1- Bazı maddeleri dışında 19.01.2011 tarihinde yürürlüğe giren 6099 sayılı Kanunun 3. maddesi ile değişik 7201 sayılı Tebligat Kanunu’nun 10/2. maddesine göre “bilinen en son adresin tebligata elverişli olmadığının anlaşılması veya tebligat yapılamaması hâlinde, muhatabın adres kayıt sisteminde bulunan yerleşim yeri adresi, bilinen en son adresi olarak kabul edilir ve tebligat buraya yapılır.”; Yine, 6099 sayılı Kanunun 5. maddesi ile 7201 sayılı Kanunun 21. maddesine eklenen ikinci fıkrasına göre,“österilen adres muhatabın adres kayıt sistemindeki adresi olup, muhatap o adreste hiç oturmamış veya o adresten sürekli olarak ayrılmış olsa dahi, tebliğ memuru tebliğ olunacak evrakı, o yerin muhtar veya ihtiyar heyeti azasından birine veyahut zabıta amir veya memurlarına imza karşılığında teslim eder ve tesellüm edenin adresini ihtiva eden ihbarnameyi gösterilen adresteki binanın kapısına yapıştırır. İhbarnamenin kapıya yapıştırıldığı tarih, tebliğ tarihi sayılır.”; Yine, 6099 sayılı Kanunun 9. maddesi ile değişik 7201 sayılı Kanunun 35. maddesinin ikinci fıkrasına göre, “Adresini değiştiren kimse yenisini bildirmediği ve adres kayıt sisteminde yerleşim yeri adresi de tespit edilemediği takdirde, tebliğ olunacak evrakın bir nüshası eski adrese ait binanın kapısına asılır ve asılma tarihi tebliğ tarihi sayılır.” düzenlemelerine yer verilmiştir.

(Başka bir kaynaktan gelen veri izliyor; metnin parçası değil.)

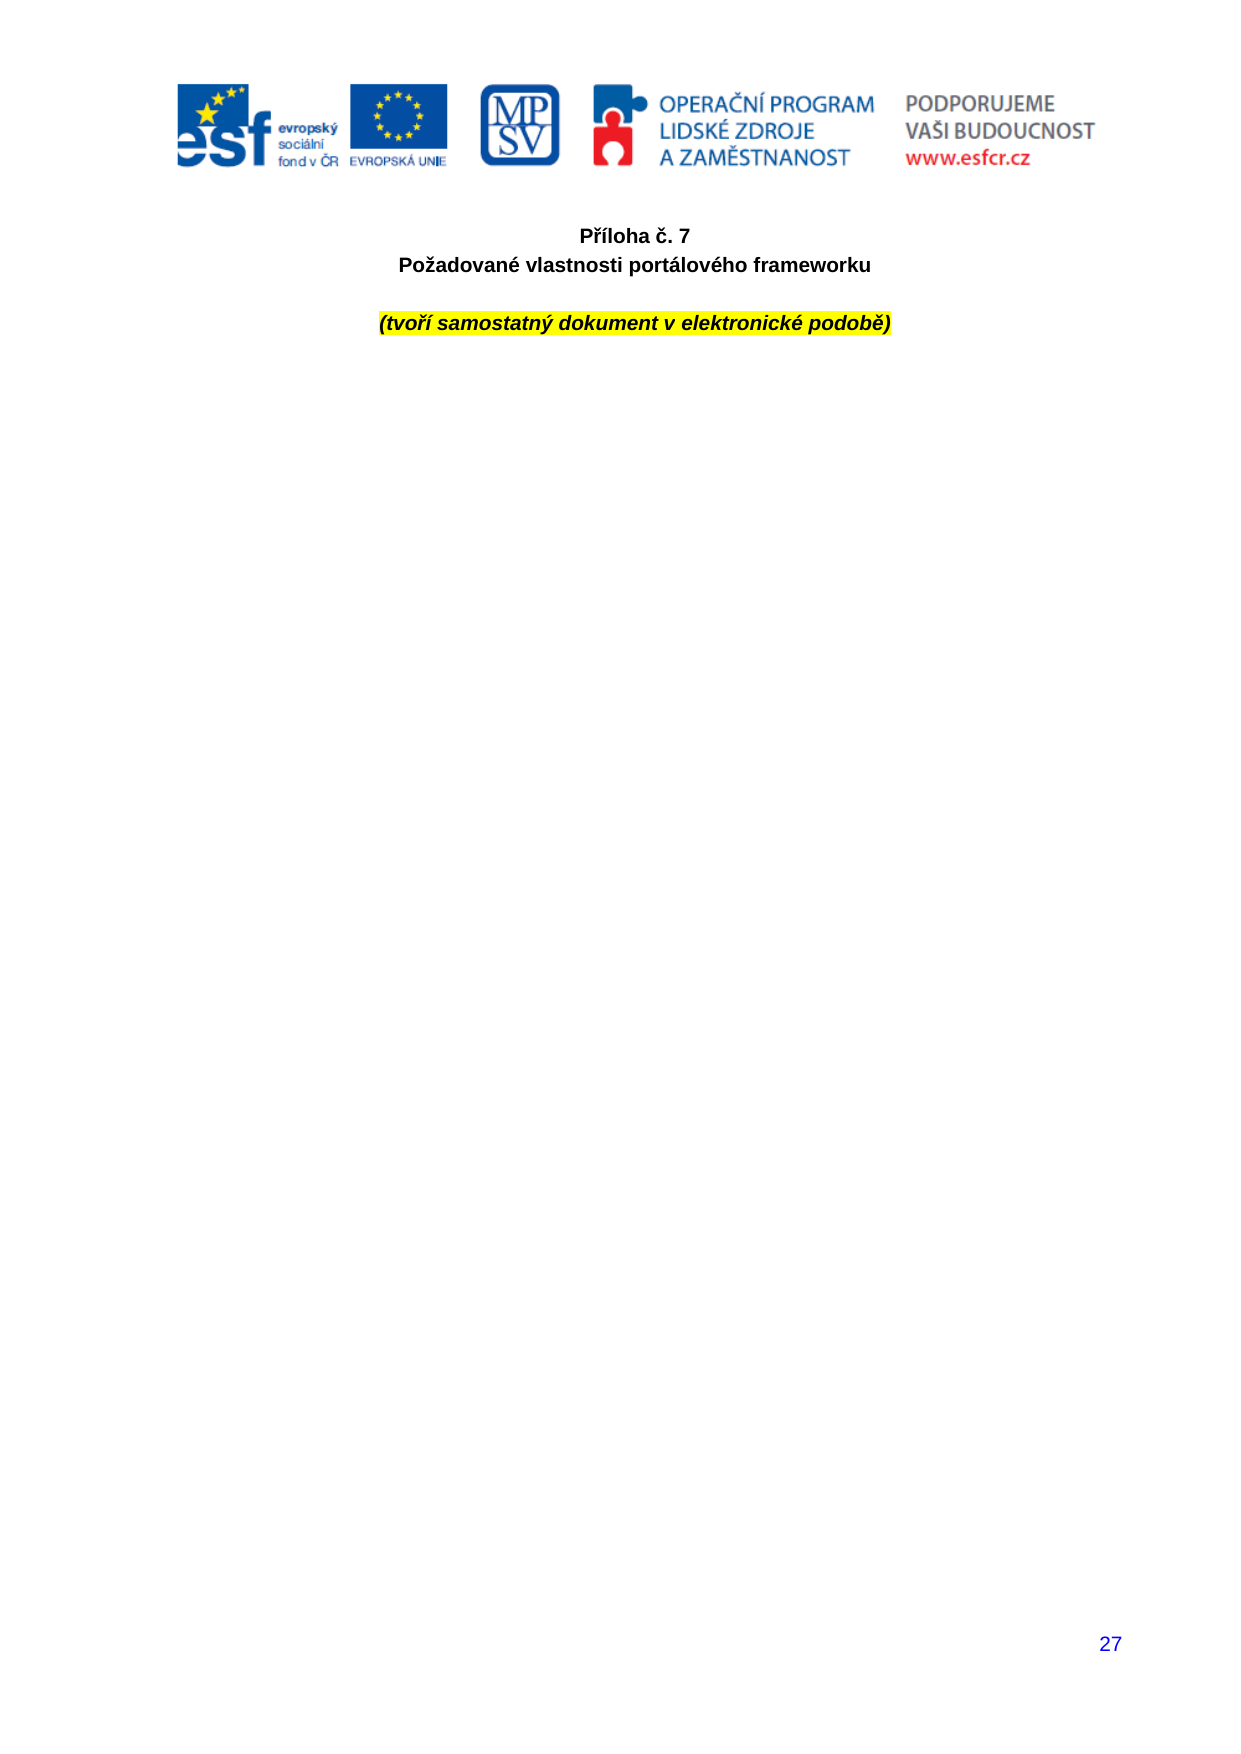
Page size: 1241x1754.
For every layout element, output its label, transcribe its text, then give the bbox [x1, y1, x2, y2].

text (tvoří samostatný dokument v elektronické podobě) [148, 306, 1122, 335]
text Požadované vlastnosti portálového frameworku [148, 248, 1122, 277]
text Příloha č. 7 [148, 218, 1122, 248]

Tüm bu düzenlemeler gözetildiğinde, artık, adres kayıt sisteminde yazılı adresi bulunanlara, 7201 sayılı Kanunun 35. maddesine göre tebligat yapılamayacak olup; bilinen en son adresin tebligata elverişli olmadığının anlaşılması veya tebligat yapılamaması hâlinde, adres kayıt sisteminde yazılı adresine, 21. maddenin ikinci fıkrasına göre tebliğ yapılması gerekecektir.

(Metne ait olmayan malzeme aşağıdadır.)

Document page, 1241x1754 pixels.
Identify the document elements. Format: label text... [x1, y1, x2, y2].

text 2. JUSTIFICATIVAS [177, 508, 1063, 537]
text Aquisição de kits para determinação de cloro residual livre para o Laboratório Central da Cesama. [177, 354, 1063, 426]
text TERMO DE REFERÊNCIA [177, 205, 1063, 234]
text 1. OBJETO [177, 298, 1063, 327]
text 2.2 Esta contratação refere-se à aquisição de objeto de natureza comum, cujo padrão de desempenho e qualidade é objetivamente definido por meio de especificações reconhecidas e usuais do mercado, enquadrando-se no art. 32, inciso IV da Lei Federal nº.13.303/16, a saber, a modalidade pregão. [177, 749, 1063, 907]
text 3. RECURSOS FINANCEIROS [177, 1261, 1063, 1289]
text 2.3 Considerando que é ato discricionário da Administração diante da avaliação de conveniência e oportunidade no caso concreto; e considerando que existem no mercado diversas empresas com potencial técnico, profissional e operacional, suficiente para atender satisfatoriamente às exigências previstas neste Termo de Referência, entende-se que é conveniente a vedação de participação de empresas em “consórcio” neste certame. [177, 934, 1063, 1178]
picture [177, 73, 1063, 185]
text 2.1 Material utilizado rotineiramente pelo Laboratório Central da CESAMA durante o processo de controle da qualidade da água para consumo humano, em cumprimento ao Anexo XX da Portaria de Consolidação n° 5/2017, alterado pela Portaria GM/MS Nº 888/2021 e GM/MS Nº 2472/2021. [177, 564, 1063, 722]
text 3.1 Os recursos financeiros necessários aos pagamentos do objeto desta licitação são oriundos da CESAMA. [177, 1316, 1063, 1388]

Dava dosyasından, gıyabi hükmün, davalılar ...ve... ...’nün adres kayıt sisteminde kayıtlı adresleri araştırılmaksızın tebliğ edildiği anlaşılmaktadır.
Mahkemece, verilen gıyabi hükmün davalı ... için; adres kayıt sisteminde kayıtlı adresinin, tebliğ yapılan adres olduğunun anlaşılması halinde aynen, farklı bir adres olduğunun anlaşılması halinde yukarıda yapılan açıklamalar ışığında yöntemince, yine davalı ...’nün adres kayıt sisteminde kayıtlı
adresine, Tebligat Kanunun 21. maddesine uygun yöntemince tebliğ edilerek; temyiz süresi geçtikten ve gerektiğinde Hukuk Muhakemeleri Kanununun geçici 3.maddesi gereği, Hukuk Usulü Muhakemeleri Kanununun 432. maddesindeki prosedür işletildikten sonra gönderilmek üzere,
2-Davalı ... tarafından borçların yapılandırılmasına ilişkin 6111 sayılı Yasa gereği Kuruma başvuruda bulunduğuna ilişkin belgeler sunulmuş olup;
Eldeki davaya konu iş kazası ile ilgili borçlar nedeniyle 6111 sayılı Yasa kapsamında başvurunun bulunup-bulunmadığı, başvuruda bulunulmuşsa borcun ne kadarının yapılandırıldığı, borçların bir kısmı için yapılandırmadan yararlanılmış ise, buna ilişkin hususun da ayrıca belirtilmesi sağlanarak Kurum’dan sorulup, ilgili belgelerin tamamı ile yapılan ödemelerin tamamı celp edilip, evraklar dosya içine konulduktan sonra gönderilmek üzere dosyanın mahalline GERİ ÇEVRİLMESİNE, 15.06.2015 gününde oybirliğiyle karar verildi.